Excerpted passage below:
I hear someone whispering,
"Without this music,
Life would be a mistake."

In the poem quoted above, the musical referent is the sublime jazz created by saxophonist/flautist Charles Lloyd and his group. The poem is one of "Two for Charles Lloyd" that appear in the liner notes of the newly released CD "Rabo de Nube" by Lloyd’s quartet. The poet is Charles Simic, a 1990 Pulitzer Prize honoree who was named the nation’s poet laureate by the Library of Congress[1] last August. This most recent honor occasioned the publication last month of "Sixty Poems," an anthology of the author’s best-known verse.

The artistic intersection at which a groundbreaking jazz musician and a poet who marries dark surrealism with playful irony converge presents a wonderful and too-rare opportunity for freedom-loving cultural devotees to celebrate. Not only do these artists share the same year of birth, 1938, but both witnessed firsthand the dramatic changes that roiled their respective worlds afterward — life under Nazi and communist rule in Yugoslavia for Simic and the civil rights and other socio-political struggles in the United States for Lloyd. In their respective fields, Simic and Lloyd chose oppression and freedom as their defining themes.

In a 1984 Missouri Review interview with Sherod Santos, Simic declared: "I’m the product of chance, the baby of ideologies, the orphan of history. Hitler and Stalin conspired to make me homeless." In a New York Times interview last August, Simic described Hitler and Stalin as his "travel agents."

Enduring the upheavals caused by two of the 20th century’s most notorious tyrants becomes, in Simic’s poetic universe, the basis for an underlying distrust in nearly everything — even the most seemingly benign inanimate objects. For example, his early volume, "Dismantling the Silence," includes poems entitled "Spoon," "Knife" and "Fork." Rather than presenting versified still-life snapshots of kitchen utensils, however, Simic imbues each with sinister qualities. The spoon is "polished to an evil/Glitter;" the fork "This strange thing must have crept/Right out of hell;" and, in "Knife," he conjures the potent image of "the sound/Of marching boots./You hear the earth/Answering/With a hollow thud." As Thomas Jefferson reminded us, "The price of freedom is eternal vigilance."
End of Excerpted passage.
Data under study below:
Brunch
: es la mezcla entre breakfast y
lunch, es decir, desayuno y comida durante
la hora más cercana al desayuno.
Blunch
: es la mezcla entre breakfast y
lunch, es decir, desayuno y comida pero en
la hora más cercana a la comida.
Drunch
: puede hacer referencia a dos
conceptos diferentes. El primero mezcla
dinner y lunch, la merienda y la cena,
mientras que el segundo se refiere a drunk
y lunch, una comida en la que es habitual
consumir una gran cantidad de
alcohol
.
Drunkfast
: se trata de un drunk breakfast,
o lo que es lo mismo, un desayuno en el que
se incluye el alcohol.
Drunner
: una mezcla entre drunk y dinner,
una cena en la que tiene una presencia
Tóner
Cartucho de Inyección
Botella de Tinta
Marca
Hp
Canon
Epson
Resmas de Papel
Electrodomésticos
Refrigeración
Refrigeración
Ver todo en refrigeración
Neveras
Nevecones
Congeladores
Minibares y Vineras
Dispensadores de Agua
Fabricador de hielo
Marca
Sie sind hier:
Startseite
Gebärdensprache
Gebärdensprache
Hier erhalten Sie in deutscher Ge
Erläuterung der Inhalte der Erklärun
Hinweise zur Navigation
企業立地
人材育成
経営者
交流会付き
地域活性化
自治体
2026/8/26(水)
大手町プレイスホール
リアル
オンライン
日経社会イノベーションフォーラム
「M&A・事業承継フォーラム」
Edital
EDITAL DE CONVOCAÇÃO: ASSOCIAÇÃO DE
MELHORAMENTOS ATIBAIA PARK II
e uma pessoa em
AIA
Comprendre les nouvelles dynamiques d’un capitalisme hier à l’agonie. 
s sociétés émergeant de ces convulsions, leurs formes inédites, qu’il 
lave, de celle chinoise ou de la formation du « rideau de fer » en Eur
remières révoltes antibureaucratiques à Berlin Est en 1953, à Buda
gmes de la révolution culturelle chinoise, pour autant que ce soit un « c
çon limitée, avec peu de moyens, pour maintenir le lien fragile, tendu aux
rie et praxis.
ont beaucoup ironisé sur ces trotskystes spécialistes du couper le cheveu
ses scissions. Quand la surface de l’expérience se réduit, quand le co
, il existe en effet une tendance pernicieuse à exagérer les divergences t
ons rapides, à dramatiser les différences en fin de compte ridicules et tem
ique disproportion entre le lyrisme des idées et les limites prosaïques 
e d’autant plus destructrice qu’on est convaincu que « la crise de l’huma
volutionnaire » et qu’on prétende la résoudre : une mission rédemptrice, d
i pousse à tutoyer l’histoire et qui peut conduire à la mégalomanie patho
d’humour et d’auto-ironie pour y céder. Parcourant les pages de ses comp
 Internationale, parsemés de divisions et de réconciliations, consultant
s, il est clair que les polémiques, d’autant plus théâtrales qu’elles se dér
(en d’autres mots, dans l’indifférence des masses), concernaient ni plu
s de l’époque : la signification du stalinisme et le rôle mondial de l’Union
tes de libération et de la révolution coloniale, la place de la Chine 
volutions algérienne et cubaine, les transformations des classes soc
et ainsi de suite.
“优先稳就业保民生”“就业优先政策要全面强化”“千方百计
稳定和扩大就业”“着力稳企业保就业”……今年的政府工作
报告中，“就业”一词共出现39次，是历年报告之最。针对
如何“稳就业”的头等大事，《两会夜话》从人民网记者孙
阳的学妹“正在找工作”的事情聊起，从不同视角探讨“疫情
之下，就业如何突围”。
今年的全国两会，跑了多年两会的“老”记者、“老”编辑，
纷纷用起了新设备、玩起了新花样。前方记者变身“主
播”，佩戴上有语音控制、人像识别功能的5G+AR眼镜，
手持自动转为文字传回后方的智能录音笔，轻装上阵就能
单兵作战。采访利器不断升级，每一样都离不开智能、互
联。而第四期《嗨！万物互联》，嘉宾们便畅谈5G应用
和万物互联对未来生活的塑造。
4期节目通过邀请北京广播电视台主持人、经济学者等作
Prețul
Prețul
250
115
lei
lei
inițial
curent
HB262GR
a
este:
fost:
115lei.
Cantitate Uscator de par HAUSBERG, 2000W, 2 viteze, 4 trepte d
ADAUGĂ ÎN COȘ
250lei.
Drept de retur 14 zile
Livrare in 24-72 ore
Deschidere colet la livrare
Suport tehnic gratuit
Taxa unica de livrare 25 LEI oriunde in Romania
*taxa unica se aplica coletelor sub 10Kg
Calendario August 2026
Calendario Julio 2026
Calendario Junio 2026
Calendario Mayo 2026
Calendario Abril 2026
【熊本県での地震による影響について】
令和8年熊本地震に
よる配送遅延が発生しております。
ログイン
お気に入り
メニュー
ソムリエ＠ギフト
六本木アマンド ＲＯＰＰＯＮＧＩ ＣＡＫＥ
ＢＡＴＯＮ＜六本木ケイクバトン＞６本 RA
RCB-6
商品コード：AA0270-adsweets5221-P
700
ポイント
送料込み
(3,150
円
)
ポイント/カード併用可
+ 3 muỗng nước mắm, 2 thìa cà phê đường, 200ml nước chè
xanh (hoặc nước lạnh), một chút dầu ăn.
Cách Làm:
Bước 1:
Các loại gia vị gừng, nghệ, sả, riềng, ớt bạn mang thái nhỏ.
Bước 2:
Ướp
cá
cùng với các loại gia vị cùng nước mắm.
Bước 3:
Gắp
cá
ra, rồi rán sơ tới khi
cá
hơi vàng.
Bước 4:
End of Data under study.
Directions:
(1) Reproduce everything in the essay on Charles Simic and Charles Lloyd from "I hear someone" down to "author’s best-known verse.".
(2) According to the essay on Charles Simic and Charles Lloyd, why does Simic give sinister qualities to ordinary objects such as kitchen utensils? Answer in one to three sentences.
(3) List every person mentioned by name in the essay on Charles Simic and Charles Lloyd.
The entries were taken from a source unrelated to the essay on Charles Simic and Charles Lloyd.

Solutions below:
(1)
I hear someone whispering,
"Without this music,
Life would be a mistake."

In the poem quoted above, the musical referent is the sublime jazz created by saxophonist/flautist Charles Lloyd and his group. The poem is one of "Two for Charles Lloyd" that appear in the liner notes of the newly released CD "Rabo de Nube" by Lloyd’s quartet. The poet is Charles Simic, a 1990 Pulitzer Prize honoree who was named the nation’s poet laureate by the Library of Congress[1] last August. This most recent honor occasioned the publication last month of "Sixty Poems," an anthology of the author’s best-known verse.

(2) Simic endured the upheavals caused by Hitler and Stalin, two of the 20th century's most notorious tyrants. In his poetry, that experience becomes the basis for a distrust of nearly everything, even seemingly benign inanimate objects. For this reason, his poems "Spoon," "Knife" and "Fork" present the utensils as sinister rather than as simple still lifes.

(3) Charles Lloyd, Charles Simic, Sherod Santos, Hitler, Stalin, Thomas Jefferson